Brown began by noting there are many types and measures of risks (e.g., Value at Risk, standard deviation, credit risk, liquidity risk, etc.) but Axioma defines it as the expected volatility of a market (they focus on equity markets) over a defined investment horizon. It is a function of volatility and correlations, both of which they see as being persistent over time, and therefore possible to forecast from the past. Currently, Axioma sees benchmark risks as low, but volatility is unlikely to decline further. In 2016, volatility declined in most equity markets around the world, despite a jump in mid-year following the “Brexit” vote. This was more pronounced in U. S. markets than other countries, and also in developed markets more than emerging markets. The level of volatility at the end of the year was not materially different from levels in 2000.

Axioma decomposes risk by looking at five components:

  • Portfolio holdings (generally are they more or less risky?)
  • Characteristics of the holdings (sector, industry, cap size, etc.)
  • Security-specific risks (which rose in 2016)
  • Factor volatility (an important component in Q4)
  • Correlations

The last one, correlations, is very low now and is the reason market volatility is low despite the relatively high volatility of individual securities.  Sector also plays an important role here. In the U. S. in 2016 there was a wide dispersion of risks and returns by sector. Consumer discretionary, Technology, Energy, and Materials all did well with declining risk. Finance, real estate, telecom, and utilities had very mixed results, but also with generally lower risk (except for finance). The dispersion of sector returns peaked in November at levels near records for Axioma’s database. Brown pointed out that the low correlations could provide an opportunity for active management to outperform passive.

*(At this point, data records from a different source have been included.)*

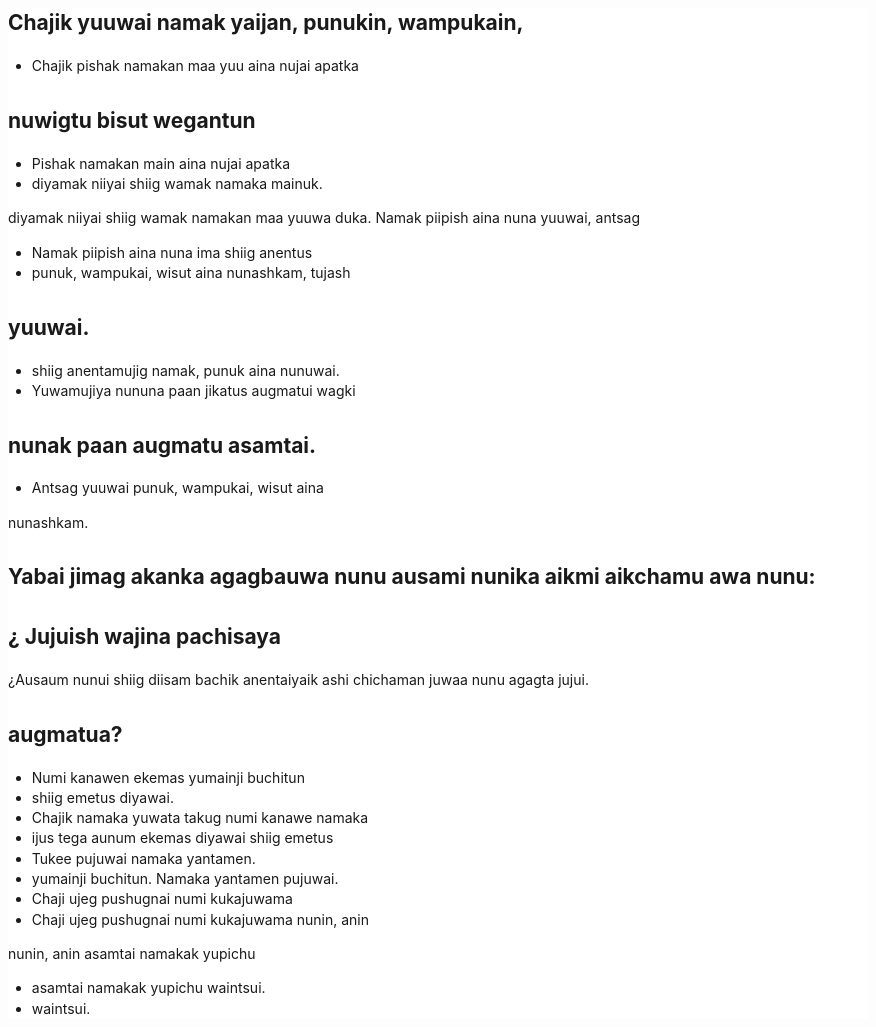 



## Chajik yuuwai namak yaijan, punukin, wampukain,

- Chajik pishak namakan maa yuu aina nujai apatka

## nuwigtu bisut wegantun

- Pishak namakan main aina nujai apatka
- diyamak niiyai shiig wamak namaka mainuk.

diyamak niiyai shiig wamak namakan maa yuuwa duka. Namak piipish aina nuna yuuwai, antsag

- Namak piipish aina nuna ima shiig anentus
- punuk, wampukai, wisut aina nunashkam, tujash

## yuuwai.

- shiig anentamujig namak, punuk aina nunuwai.
- Yuwamujiya nununa paan jikatus augmatui wagki

## nunak paan augmatu asamtai.

- Antsag yuuwai punuk, wampukai, wisut aina

nunashkam.

## Yabai jimag akanka agagbauwa nunu ausami nunika aikmi aikchamu awa nunu:

## ¿ Jujuish wajina pachisaya

¿Ausaum nunui shiig diisam bachik anentaiyaik ashi chichaman juwaa nunu agagta jujui.

## augmatua?



- Numi kanawen ekemas yumainji buchitun
- shiig emetus diyawai.
- Chajik namaka yuwata takug numi kanawe namaka
- ijus tega aunum ekemas diyawai shiig emetus
- Tukee pujuwai namaka yantamen.
- yumainji buchitun. Namaka yantamen pujuwai.
- Chaji ujeg pushugnai numi kukajuwama
- Chaji ujeg pushugnai numi kukajuwama nunin, anin



nunin, anin asamtai namakak yupichu

- asamtai namakak yupichu waintsui.
- waintsui.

Taking an international view, Brown noted that as of the end of the year, risk in developed markets is highly concentrated (see Italy, Greece, and Iceland) while in emerging markets, risk is more widely (and evenly) scattered. This situation developed during the fourth quarter and reflects the strength of the dollar, which is more of a challenge for emerging markets than for developed. Switzerland just nudged out the U. S. for the lowest risk by country at year end. Mexico holds the distinction as the riskiest country, again reflecting the weakness of the peso since the U. S. election.